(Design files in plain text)
↓
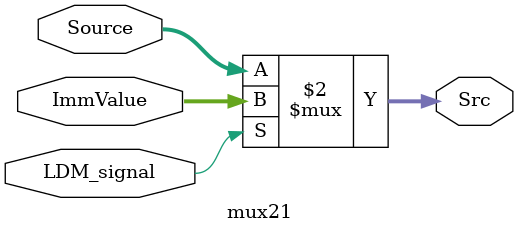
<source format=v>
module mux21(Source, ImmValue, LDM_signal, Src);
output [15:0] Src;
input [15:0] Source, ImmValue;
input LDM_signal;

assign Src=(LDM_signal == 1) ? ImmValue : Source;
endmodule

</source>
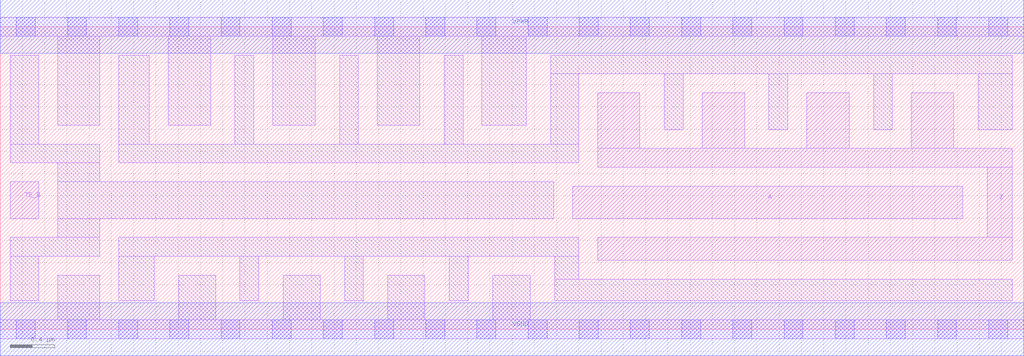
<source format=lef>
# Copyright 2020 The SkyWater PDK Authors
#
# Licensed under the Apache License, Version 2.0 (the "License");
# you may not use this file except in compliance with the License.
# You may obtain a copy of the License at
#
#     https://www.apache.org/licenses/LICENSE-2.0
#
# Unless required by applicable law or agreed to in writing, software
# distributed under the License is distributed on an "AS IS" BASIS,
# WITHOUT WARRANTIES OR CONDITIONS OF ANY KIND, either express or implied.
# See the License for the specific language governing permissions and
# limitations under the License.
#
# SPDX-License-Identifier: Apache-2.0

VERSION 5.7 ;
BUSBITCHARS "[]" ;
DIVIDERCHAR "/" ;
PROPERTYDEFINITIONS
  MACRO maskLayoutSubType STRING ;
  MACRO prCellType STRING ;
  MACRO originalViewName STRING ;
END PROPERTYDEFINITIONS
MACRO sky130_fd_sc_hdll__einvn_8
  ORIGIN  0.000000  0.000000 ;
  CLASS CORE ;
  SYMMETRY X Y R90 ;
  SIZE  9.200000 BY  2.720000 ;
  SITE unithd ;
  PIN A
    ANTENNAGATEAREA  2.220000 ;
    DIRECTION INPUT ;
    USE SIGNAL ;
    PORT
      LAYER li1 ;
        RECT 5.145000 0.995000 8.650000 1.285000 ;
    END
  END A
  PIN TE_B
    ANTENNAGATEAREA  1.631100 ;
    DIRECTION INPUT ;
    USE SIGNAL ;
    PORT
      LAYER li1 ;
        RECT 0.090000 0.995000 0.345000 1.325000 ;
    END
  END TE_B
  PIN VGND
    DIRECTION INOUT ;
    USE SIGNAL ;
    PORT
      LAYER met1 ;
        RECT 0.000000 -0.240000 9.200000 0.240000 ;
    END
  END VGND
  PIN VPWR
    DIRECTION INOUT ;
    USE SIGNAL ;
    PORT
      LAYER met1 ;
        RECT 0.000000 2.480000 9.200000 2.960000 ;
    END
  END VPWR
  PIN Z
    ANTENNADIFFAREA  2.024500 ;
    DIRECTION OUTPUT ;
    USE SIGNAL ;
    PORT
      LAYER li1 ;
        RECT 5.370000 0.620000 9.095000 0.825000 ;
        RECT 5.370000 1.455000 9.095000 1.625000 ;
        RECT 5.370000 1.625000 5.750000 2.125000 ;
        RECT 6.310000 1.625000 6.690000 2.125000 ;
        RECT 7.250000 1.625000 7.630000 2.125000 ;
        RECT 8.190000 1.625000 8.570000 2.125000 ;
        RECT 8.870000 0.825000 9.095000 1.455000 ;
    END
  END Z
  OBS
    LAYER li1 ;
      RECT 0.000000 -0.085000 9.200000 0.085000 ;
      RECT 0.000000  2.635000 9.200000 2.805000 ;
      RECT 0.090000  0.255000 0.345000 0.655000 ;
      RECT 0.090000  0.655000 0.895000 0.825000 ;
      RECT 0.090000  1.495000 0.895000 1.665000 ;
      RECT 0.090000  1.665000 0.345000 2.465000 ;
      RECT 0.515000  0.085000 0.895000 0.485000 ;
      RECT 0.515000  0.825000 0.895000 0.995000 ;
      RECT 0.515000  0.995000 4.975000 1.325000 ;
      RECT 0.515000  1.325000 0.895000 1.495000 ;
      RECT 0.515000  1.835000 0.895000 2.635000 ;
      RECT 1.065000  0.255000 1.385000 0.655000 ;
      RECT 1.065000  0.655000 5.200000 0.825000 ;
      RECT 1.065000  1.495000 5.200000 1.665000 ;
      RECT 1.065000  1.665000 1.340000 2.465000 ;
      RECT 1.510000  1.835000 1.890000 2.635000 ;
      RECT 1.605000  0.085000 1.935000 0.485000 ;
      RECT 2.110000  1.665000 2.280000 2.465000 ;
      RECT 2.155000  0.255000 2.325000 0.655000 ;
      RECT 2.450000  1.835000 2.830000 2.635000 ;
      RECT 2.545000  0.085000 2.875000 0.485000 ;
      RECT 3.050000  1.665000 3.220000 2.465000 ;
      RECT 3.095000  0.255000 3.265000 0.655000 ;
      RECT 3.390000  1.835000 3.770000 2.635000 ;
      RECT 3.485000  0.085000 3.815000 0.485000 ;
      RECT 3.990000  1.665000 4.160000 2.465000 ;
      RECT 4.035000  0.255000 4.205000 0.655000 ;
      RECT 4.330000  1.835000 4.730000 2.635000 ;
      RECT 4.425000  0.085000 4.765000 0.485000 ;
      RECT 4.950000  1.665000 5.200000 2.295000 ;
      RECT 4.950000  2.295000 9.095000 2.465000 ;
      RECT 4.985000  0.255000 9.095000 0.450000 ;
      RECT 4.985000  0.450000 5.200000 0.655000 ;
      RECT 5.970000  1.795000 6.140000 2.295000 ;
      RECT 6.910000  1.795000 7.080000 2.295000 ;
      RECT 7.850000  1.795000 8.020000 2.295000 ;
      RECT 8.790000  1.795000 9.095000 2.295000 ;
    LAYER mcon ;
      RECT 0.145000 -0.085000 0.315000 0.085000 ;
      RECT 0.145000  2.635000 0.315000 2.805000 ;
      RECT 0.605000 -0.085000 0.775000 0.085000 ;
      RECT 0.605000  2.635000 0.775000 2.805000 ;
      RECT 1.065000 -0.085000 1.235000 0.085000 ;
      RECT 1.065000  2.635000 1.235000 2.805000 ;
      RECT 1.525000 -0.085000 1.695000 0.085000 ;
      RECT 1.525000  2.635000 1.695000 2.805000 ;
      RECT 1.985000 -0.085000 2.155000 0.085000 ;
      RECT 1.985000  2.635000 2.155000 2.805000 ;
      RECT 2.445000 -0.085000 2.615000 0.085000 ;
      RECT 2.445000  2.635000 2.615000 2.805000 ;
      RECT 2.905000 -0.085000 3.075000 0.085000 ;
      RECT 2.905000  2.635000 3.075000 2.805000 ;
      RECT 3.365000 -0.085000 3.535000 0.085000 ;
      RECT 3.365000  2.635000 3.535000 2.805000 ;
      RECT 3.825000 -0.085000 3.995000 0.085000 ;
      RECT 3.825000  2.635000 3.995000 2.805000 ;
      RECT 4.285000 -0.085000 4.455000 0.085000 ;
      RECT 4.285000  2.635000 4.455000 2.805000 ;
      RECT 4.745000 -0.085000 4.915000 0.085000 ;
      RECT 4.745000  2.635000 4.915000 2.805000 ;
      RECT 5.205000 -0.085000 5.375000 0.085000 ;
      RECT 5.205000  2.635000 5.375000 2.805000 ;
      RECT 5.665000 -0.085000 5.835000 0.085000 ;
      RECT 5.665000  2.635000 5.835000 2.805000 ;
      RECT 6.125000 -0.085000 6.295000 0.085000 ;
      RECT 6.125000  2.635000 6.295000 2.805000 ;
      RECT 6.585000 -0.085000 6.755000 0.085000 ;
      RECT 6.585000  2.635000 6.755000 2.805000 ;
      RECT 7.045000 -0.085000 7.215000 0.085000 ;
      RECT 7.045000  2.635000 7.215000 2.805000 ;
      RECT 7.505000 -0.085000 7.675000 0.085000 ;
      RECT 7.505000  2.635000 7.675000 2.805000 ;
      RECT 7.965000 -0.085000 8.135000 0.085000 ;
      RECT 7.965000  2.635000 8.135000 2.805000 ;
      RECT 8.425000 -0.085000 8.595000 0.085000 ;
      RECT 8.425000  2.635000 8.595000 2.805000 ;
      RECT 8.885000 -0.085000 9.055000 0.085000 ;
      RECT 8.885000  2.635000 9.055000 2.805000 ;
  END
  PROPERTY maskLayoutSubType "abstract" ;
  PROPERTY prCellType "standard" ;
  PROPERTY originalViewName "layout" ;
END sky130_fd_sc_hdll__einvn_8
END LIBRARY

</source>
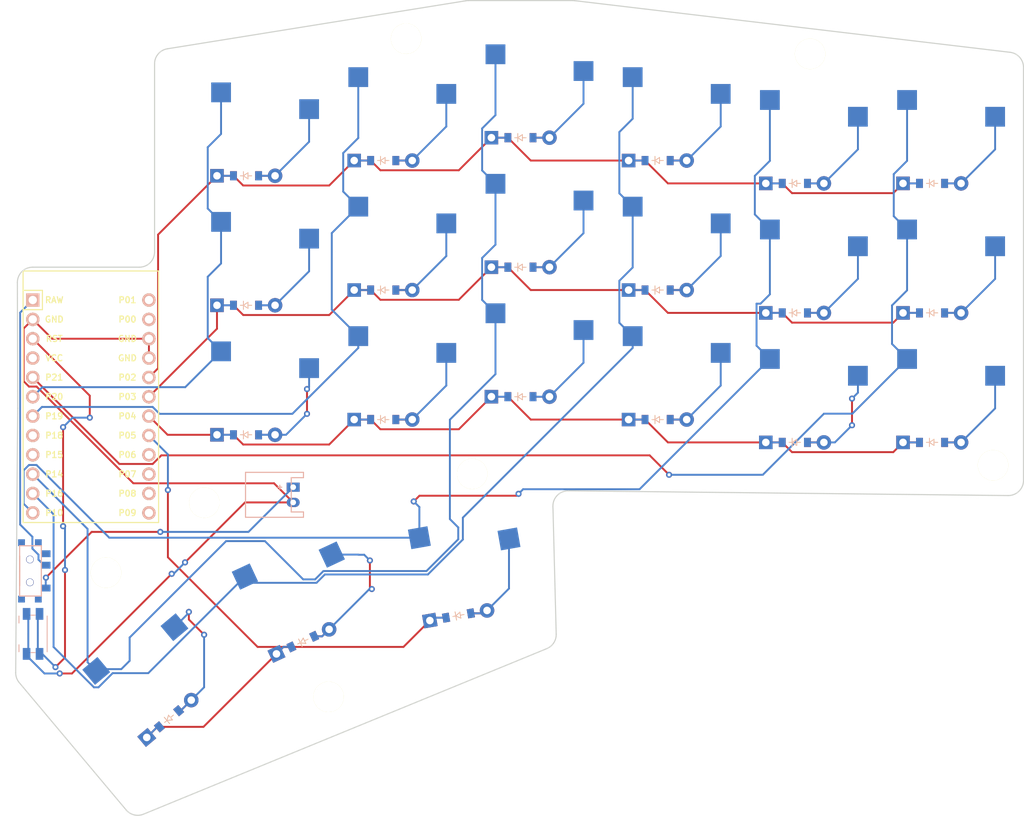
<source format=kicad_pcb>
(kicad_pcb
	(version 20240108)
	(generator "pcbnew")
	(generator_version "8.0")
	(general
		(thickness 1.6)
		(legacy_teardrops no)
	)
	(paper "A3")
	(title_block
		(title "right")
		(rev "v1.0.0")
		(company "Unknown")
	)
	(layers
		(0 "F.Cu" signal)
		(31 "B.Cu" signal)
		(32 "B.Adhes" user "B.Adhesive")
		(33 "F.Adhes" user "F.Adhesive")
		(34 "B.Paste" user)
		(35 "F.Paste" user)
		(36 "B.SilkS" user "B.Silkscreen")
		(37 "F.SilkS" user "F.Silkscreen")
		(38 "B.Mask" user)
		(39 "F.Mask" user)
		(40 "Dwgs.User" user "User.Drawings")
		(41 "Cmts.User" user "User.Comments")
		(42 "Eco1.User" user "User.Eco1")
		(43 "Eco2.User" user "User.Eco2")
		(44 "Edge.Cuts" user)
		(45 "Margin" user)
		(46 "B.CrtYd" user "B.Courtyard")
		(47 "F.CrtYd" user "F.Courtyard")
		(48 "B.Fab" user)
		(49 "F.Fab" user)
	)
	(setup
		(pad_to_mask_clearance 0.05)
		(allow_soldermask_bridges_in_footprints no)
		(pcbplotparams
			(layerselection 0x00010fc_ffffffff)
			(plot_on_all_layers_selection 0x0000000_00000000)
			(disableapertmacros no)
			(usegerberextensions no)
			(usegerberattributes yes)
			(usegerberadvancedattributes yes)
			(creategerberjobfile yes)
			(dashed_line_dash_ratio 12.000000)
			(dashed_line_gap_ratio 3.000000)
			(svgprecision 4)
			(plotframeref no)
			(viasonmask no)
			(mode 1)
			(useauxorigin no)
			(hpglpennumber 1)
			(hpglpenspeed 20)
			(hpglpendiameter 15.000000)
			(pdf_front_fp_property_popups yes)
			(pdf_back_fp_property_popups yes)
			(dxfpolygonmode yes)
			(dxfimperialunits yes)
			(dxfusepcbnewfont yes)
			(psnegative no)
			(psa4output no)
			(plotreference yes)
			(plotvalue yes)
			(plotfptext yes)
			(plotinvisibletext no)
			(sketchpadsonfab no)
			(subtractmaskfromsilk no)
			(outputformat 1)
			(mirror no)
			(drillshape 1)
			(scaleselection 1)
			(outputdirectory "")
		)
	)
	(net 0 "")
	(net 1 "P21")
	(net 2 "mirror_outer_under")
	(net 3 "mirror_outer_middle")
	(net 4 "mirror_outer_upper")
	(net 5 "P10")
	(net 6 "mirror_pinky_under")
	(net 7 "mirror_pinky_middle")
	(net 8 "mirror_pinky_upper")
	(net 9 "P16")
	(net 10 "mirror_ring_under")
	(net 11 "mirror_ring_middle")
	(net 12 "mirror_ring_upper")
	(net 13 "P14")
	(net 14 "mirror_middle_under")
	(net 15 "mirror_middle_middle")
	(net 16 "mirror_middle_upper")
	(net 17 "P19")
	(net 18 "mirror_index_under")
	(net 19 "mirror_index_middle")
	(net 20 "mirror_index_upper")
	(net 21 "P20")
	(net 22 "mirror_inner_under")
	(net 23 "mirror_inner_middle")
	(net 24 "mirror_inner_upper")
	(net 25 "mirror_left_row")
	(net 26 "mirror_mid_row")
	(net 27 "mirror_right_row")
	(net 28 "P4")
	(net 29 "P3")
	(net 30 "P2")
	(net 31 "P5")
	(net 32 "RAW")
	(net 33 "GND")
	(net 34 "RST")
	(net 35 "VCC")
	(net 36 "P18")
	(net 37 "P15")
	(net 38 "P1")
	(net 39 "P0")
	(net 40 "P6")
	(net 41 "P7")
	(net 42 "P8")
	(net 43 "P9")
	(net 44 "pos")
	(footprint "E73:SPDT_C128955" (layer "F.Cu") (at 233.647754 121.867572 90))
	(footprint "PG1350" (layer "F.Cu") (at 298 60))
	(footprint "ComboDiode" (layer "F.Cu") (at 280 85))
	(footprint "PG1350" (layer "F.Cu") (at 352 83))
	(footprint "Panasonic_EVQPUL_EVQPUC" (layer "F.Cu") (at 234.05993 130.137403 90))
	(footprint "ComboDiode" (layer "F.Cu") (at 352 88))
	(footprint "PG1350" (layer "F.Cu") (at 334 83))
	(footprint "ComboDiode" (layer "F.Cu") (at 251.894971 141.280173 40))
	(footprint "ComboDiode" (layer "F.Cu") (at 334 105))
	(footprint "ComboDiode" (layer "F.Cu") (at 316 68))
	(footprint "ComboDiode" (layer "F.Cu") (at 334 71))
	(footprint "ComboDiode" (layer "F.Cu") (at 280 68))
	(footprint "PG1350" (layer "F.Cu") (at 248.681033 137.44995 40))
	(footprint "ComboDiode" (layer "F.Cu") (at 316 102))
	(footprint "PG1350" (layer "F.Cu") (at 289 122.8 10))
	(footprint "HOLE_M2_TH" (layer "F.Cu") (at 243.635486 122.102558 40))
	(footprint "HOLE_M2_TH" (layer "F.Cu") (at 360 108))
	(footprint "PG1350" (layer "F.Cu") (at 262 65))
	(footprint "ComboDiode" (layer "F.Cu") (at 289.868241 127.724039 10))
	(footprint "PG1350" (layer "F.Cu") (at 267.334229 126.62026 25))
	(footprint "PG1350" (layer "F.Cu") (at 316 63))
	(footprint "ComboDiode" (layer "F.Cu") (at 298 65))
	(footprint "PG1350" (layer "F.Cu") (at 352 100))
	(footprint "PG1350" (layer "F.Cu") (at 316 97))
	(footprint "PG1350" (layer "F.Cu") (at 262 99))
	(footprint "HOLE_M2_TH" (layer "F.Cu") (at 336 54))
	(footprint "ComboDiode" (layer "F.Cu") (at 334 88))
	(footprint "JST_PH_S2B-PH-K_02x2.00mm_Angled" (layer "F.Cu") (at 268.184347 111.879931 -90))
	(footprint "ProMicro" (layer "F.Cu") (at 241.640864 100.278913 -90))
	(footprint "PG1350" (layer "F.Cu") (at 352 66))
	(footprint "ComboDiode" (layer "F.Cu") (at 352 71))
	(footprint "PG1350" (layer "F.Cu") (at 334 66))
	(footprint "HOLE_M2_TH" (layer "F.Cu") (at 256.524488 112.903501 25))
	(footprint "ComboDiode" (layer "F.Cu") (at 262 87))
	(footprint "PG1350" (layer "F.Cu") (at 280 80))
	(footprint "PG1350" (layer "F.Cu") (at 334 100))
	(footprint "HOLE_M2_TH" (layer "F.Cu") (at 283 52))
	(footprint "HOLE_M2_TH" (layer "F.Cu") (at 272.828267 138.402261 25))
	(footprint "PG1350" (layer "F.Cu") (at 298 77))
	(footprint "PG1350" (layer "F.Cu") (at 316 80))
	(footprint "ComboDiode" (layer "F.Cu") (at 316 85))
	(footprint "ComboDiode" (layer "F.Cu") (at 298 99))
	(footprint "HOLE_M2_TH" (layer "F.Cu") (at 291.666613 109.129258 10))
	(footprint "PG1350" (layer "F.Cu") (at 262 82))
	(footprint "ComboDiode" (layer "F.Cu") (at 280 102))
	(footprint "ComboDiode" (layer "F.Cu") (at 262 70))
	(footprint "PG1350" (layer "F.Cu") (at 298 94))
	(footprint "ComboDiode"
		(layer "F.Cu")
		(uuid "dbb2385a-c8d6-477c-8b8c-58cbb2f6c9d8")
		(at 298 82)
		(property "Reference" "D
... [92181 chars truncated]
</source>
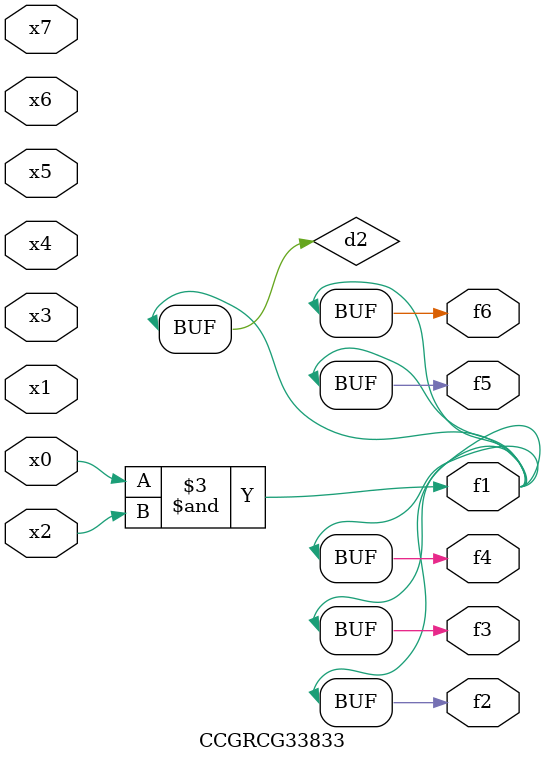
<source format=v>
module CCGRCG33833(
	input x0, x1, x2, x3, x4, x5, x6, x7,
	output f1, f2, f3, f4, f5, f6
);

	wire d1, d2;

	nor (d1, x3, x6);
	and (d2, x0, x2);
	assign f1 = d2;
	assign f2 = d2;
	assign f3 = d2;
	assign f4 = d2;
	assign f5 = d2;
	assign f6 = d2;
endmodule

</source>
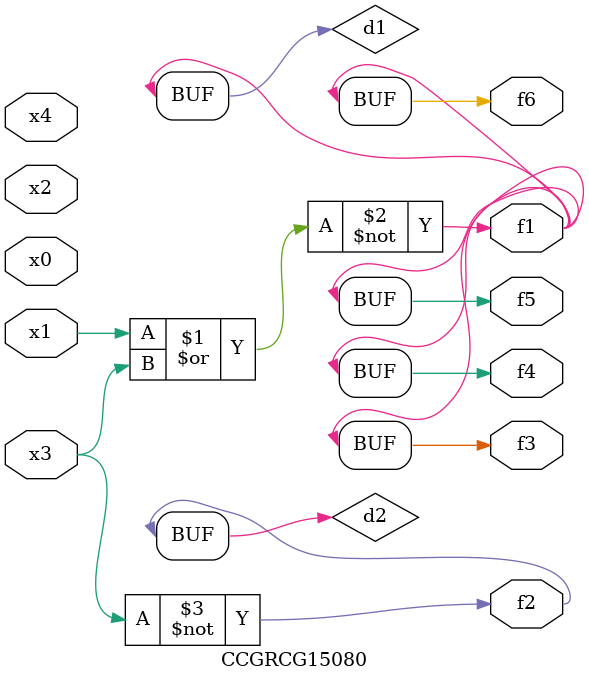
<source format=v>
module CCGRCG15080(
	input x0, x1, x2, x3, x4,
	output f1, f2, f3, f4, f5, f6
);

	wire d1, d2;

	nor (d1, x1, x3);
	not (d2, x3);
	assign f1 = d1;
	assign f2 = d2;
	assign f3 = d1;
	assign f4 = d1;
	assign f5 = d1;
	assign f6 = d1;
endmodule

</source>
↑
Take the lines from the start of the entries through the line containing "# Licensed under" and set them down exactly, leaving out every picture.

<source format=v>
module mux21(Source, ImmValue, LDM_signal, Src);
output [15:0] Src;
input [15:0] Source, ImmValue;
input LDM_signal;

assign Src=(LDM_signal == 1) ? ImmValue : Source;
endmodule

</source>
<source format=lef>
# Copyright 2020 The SkyWater PDK Authors
#
# Licensed under the Apache License, Version 2.0 (the "License");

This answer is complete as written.